AI Computing Hardware: ConnectX-8 SuperNIC

February 14, 2025

FiberMall

One-stop supplier of professional optical communication products

Table of Contents

Product Overview

The ConnectX-8 SuperNIC is NVIDIA’s seventh-generation smart network interface card designed for next-generation AI computing clusters, large-scale data centers, and high-performance computing (HPC) scenarios. It deeply integrates network acceleration and computational offloading capabilities, providing ultra-high-speed support for 400GbE/800GbE. Through hardware-level protocol offloading and GPU-NIC co-optimization, it significantly reduces network latency and enhances throughput efficiency, offering ultra-low latency and lossless network transmission capabilities for AI training, inference, and distributed storage scenarios.

Software Protocols and Acceleration Functions

ConnectX-8 SuperNIC optimizes full-stack network performance through the deep collaboration of the software protocol stack and hardware acceleration engine:

Protocol Support

RDMA/RoCEv2: Based on Converged Ethernet for Remote Direct Memory Access, achieving zero-copy data transfer with latency as low as sub-microseconds.
GPUDirect Technology: Supports GPUDirect RDMA and GPUDirect Storage, enabling direct GPU-to-storage/NIC data interaction, bypassing the CPU.
NVIDIA SHARPv3: Aggregated communication hardware acceleration supporting AllReduce, Broadcast, and other operations to enhance AI training efficiency.
TLS/IPsec Hardware Offload: Supports full traffic encryption and decryption without performance loss.

Software Ecosystem

DOCA 2.0 (Data Center Infrastructure-on-a-Chip Architecture): Provides an API-driven development framework supporting user-defined data plane acceleration functions (e.g., DPU collaborative orchestration).
Deep Integration with the CUDA Ecosystem: Optimizes multi-GPU cross-node communication efficiency through the NCCL library.

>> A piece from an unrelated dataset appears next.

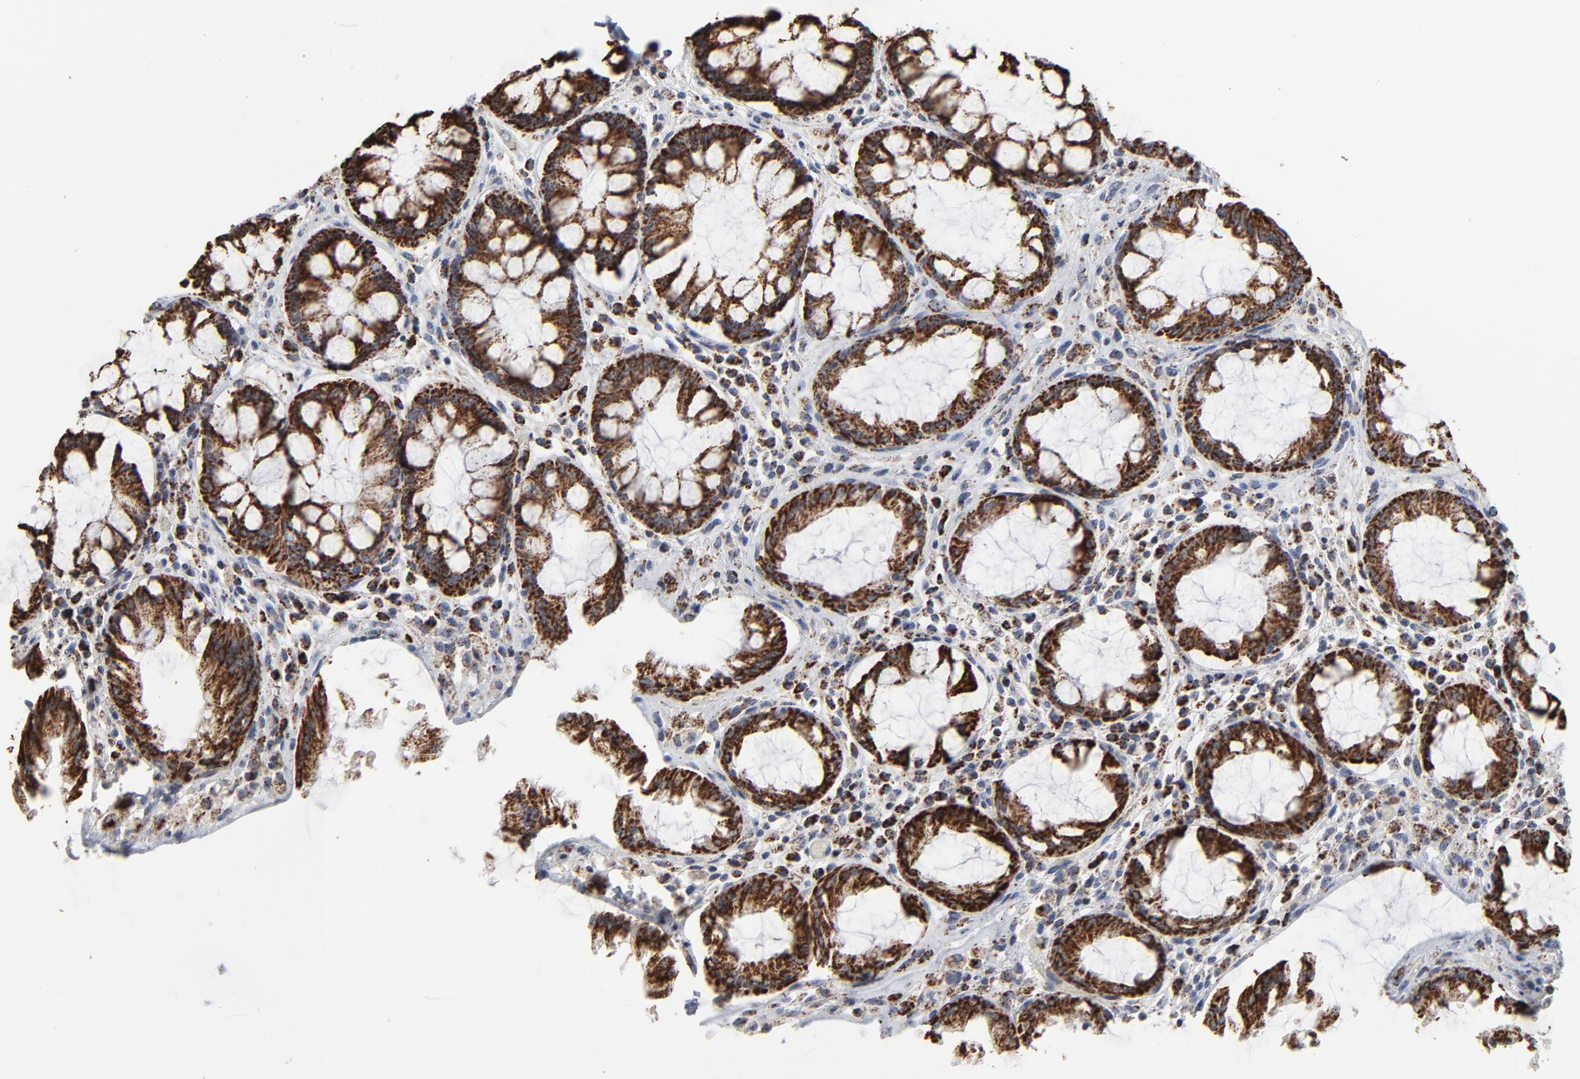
{"staining": {"intensity": "strong", "quantity": ">75%", "location": "cytoplasmic/membranous"}, "tissue": "rectum", "cell_type": "Glandular cells", "image_type": "normal", "snomed": [{"axis": "morphology", "description": "Normal tissue, NOS"}, {"axis": "topography", "description": "Rectum"}], "caption": "A micrograph of human rectum stained for a protein exhibits strong cytoplasmic/membranous brown staining in glandular cells. (IHC, brightfield microscopy, high magnification).", "gene": "UQCRC1", "patient": {"sex": "female", "age": 46}}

Software Protocols and Acceleration Functions

Hardware Architecture and Connectivity Design

Host Interface

PCIe 5.0 x16, theoretical bandwidth of 128GB/s, fully unleashing 400G/800G network performance.

Network Interface

Supports single-port 800GbE OSFP112 or dual-port 400GbE QSFP112 flexible configurations.

Backward compatible with 200GbE/100GbE speeds, adapting to existing infrastructure.

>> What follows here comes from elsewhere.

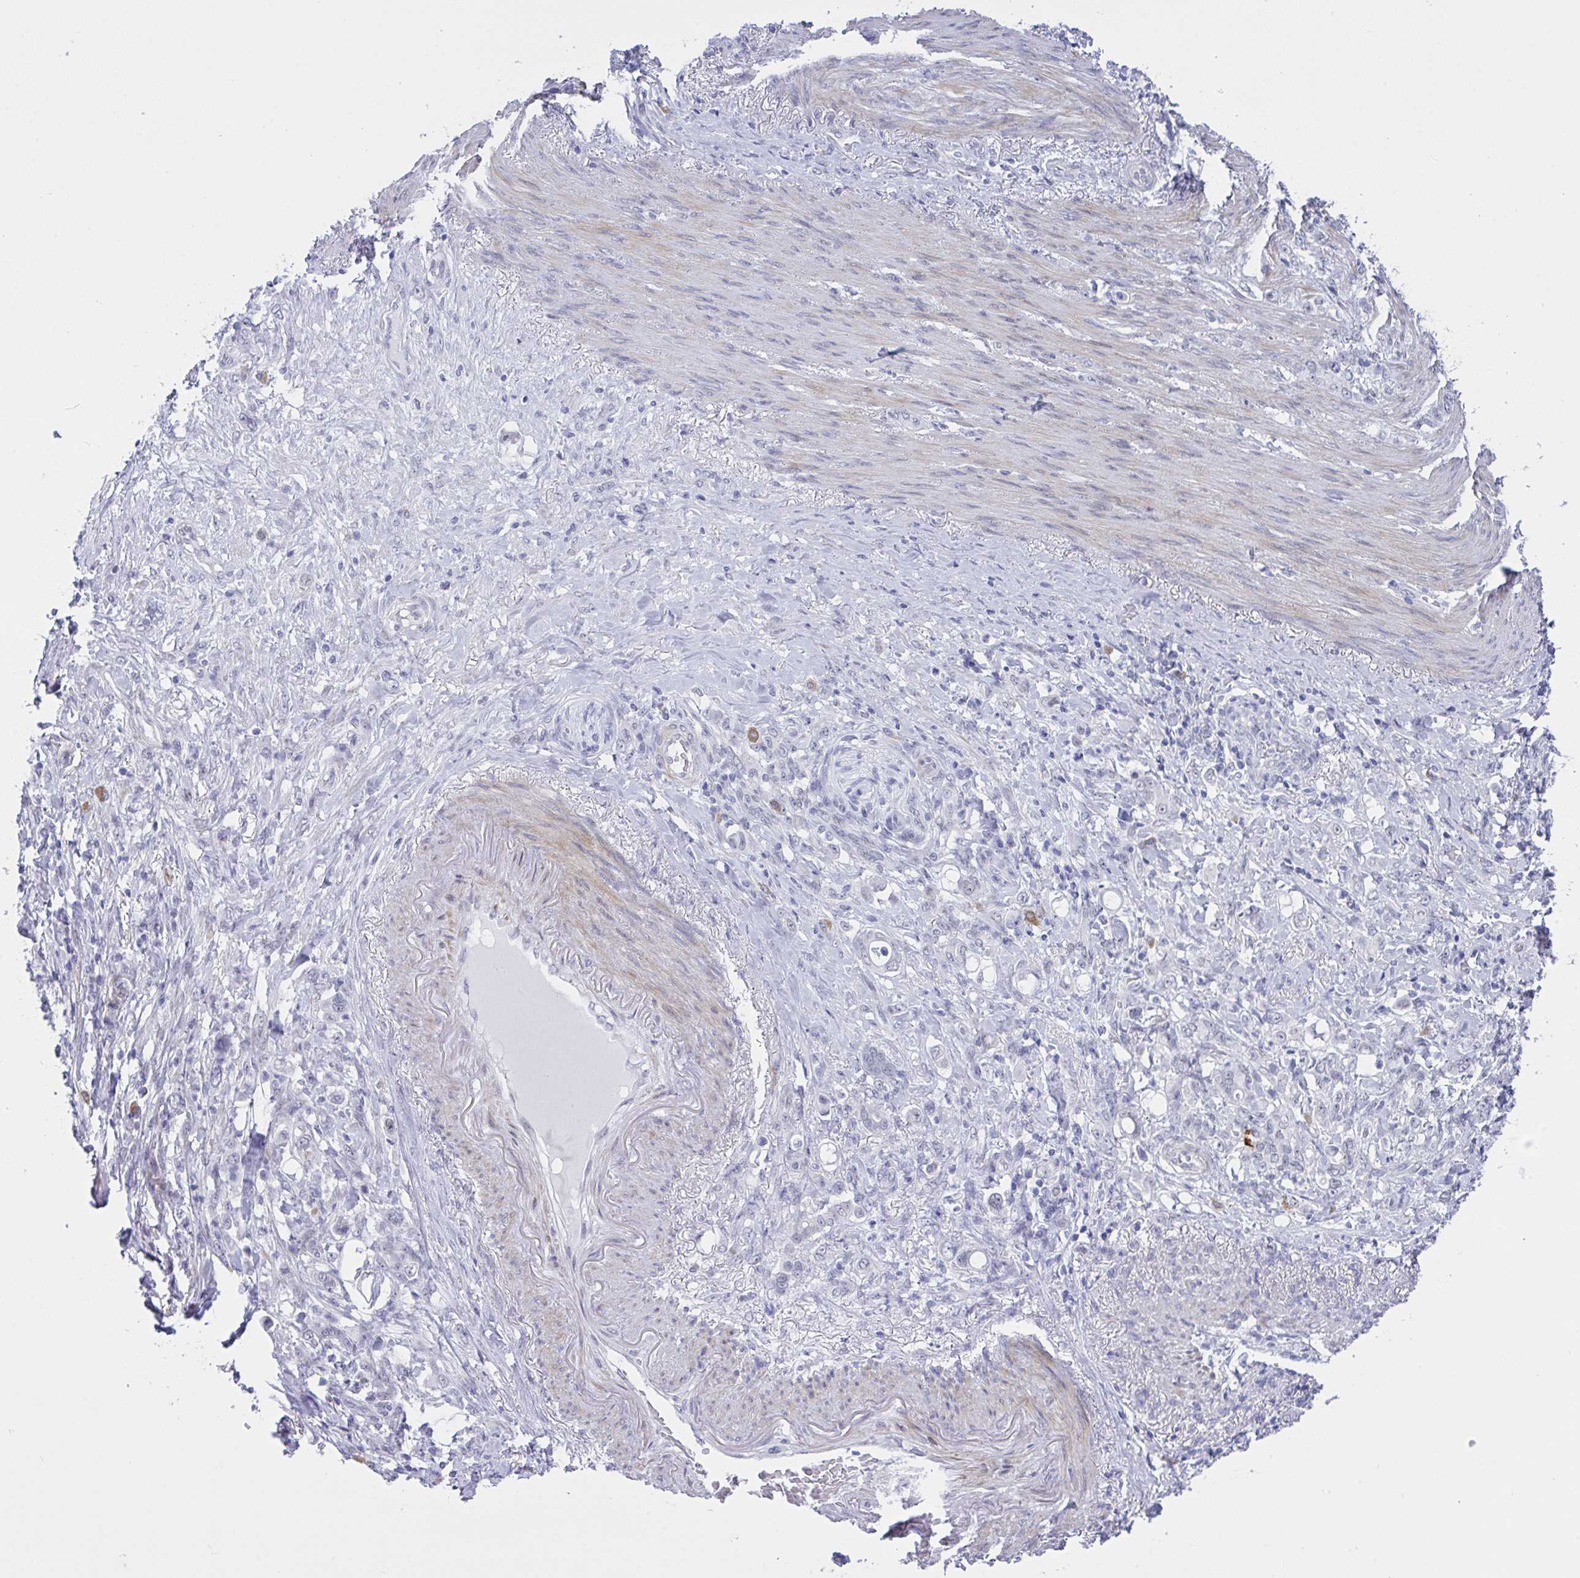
{"staining": {"intensity": "negative", "quantity": "none", "location": "none"}, "tissue": "stomach cancer", "cell_type": "Tumor cells", "image_type": "cancer", "snomed": [{"axis": "morphology", "description": "Adenocarcinoma, NOS"}, {"axis": "topography", "description": "Stomach"}], "caption": "Histopathology image shows no significant protein staining in tumor cells of stomach cancer (adenocarcinoma). (DAB (3,3'-diaminobenzidine) immunohistochemistry, high magnification).", "gene": "FBXL22", "patient": {"sex": "female", "age": 79}}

On-Chip Acceleration Engine

Integrates dedicated ASICs supporting flow table management, congestion control (DCQCN), packet verification, and other full hardware offloads.

Networking Architecture and Connectivity

ConnectX-8 SuperNIC supports multi-layer CLOS architecture networking, building high-bandwidth, non-blocking AI computing clusters

Single Node Connection

Each server deploys 1-2 ConnectX-8 NICs, interconnected with the host through PCIe 5.0.

Each port connects directly to the leaf switch via QSFP-DD optical fiber, forming dual uplink redundancy.

Cluster Networking

Leaf Switch: NVIDIA Quantum-3 series (800G) or Spectrum-4 series (400G), supporting RoCEv2 and adaptive routing.
Spine Switch: Fully interconnected with leaf switches through 800G high-speed ports, providing non-blocking bandwidth.
Spine-Leaf Architecture
GPU Direct Networking: Multi-node GPUs achieve cross-node memory direct access via RDMA, forming a distributed training cluster.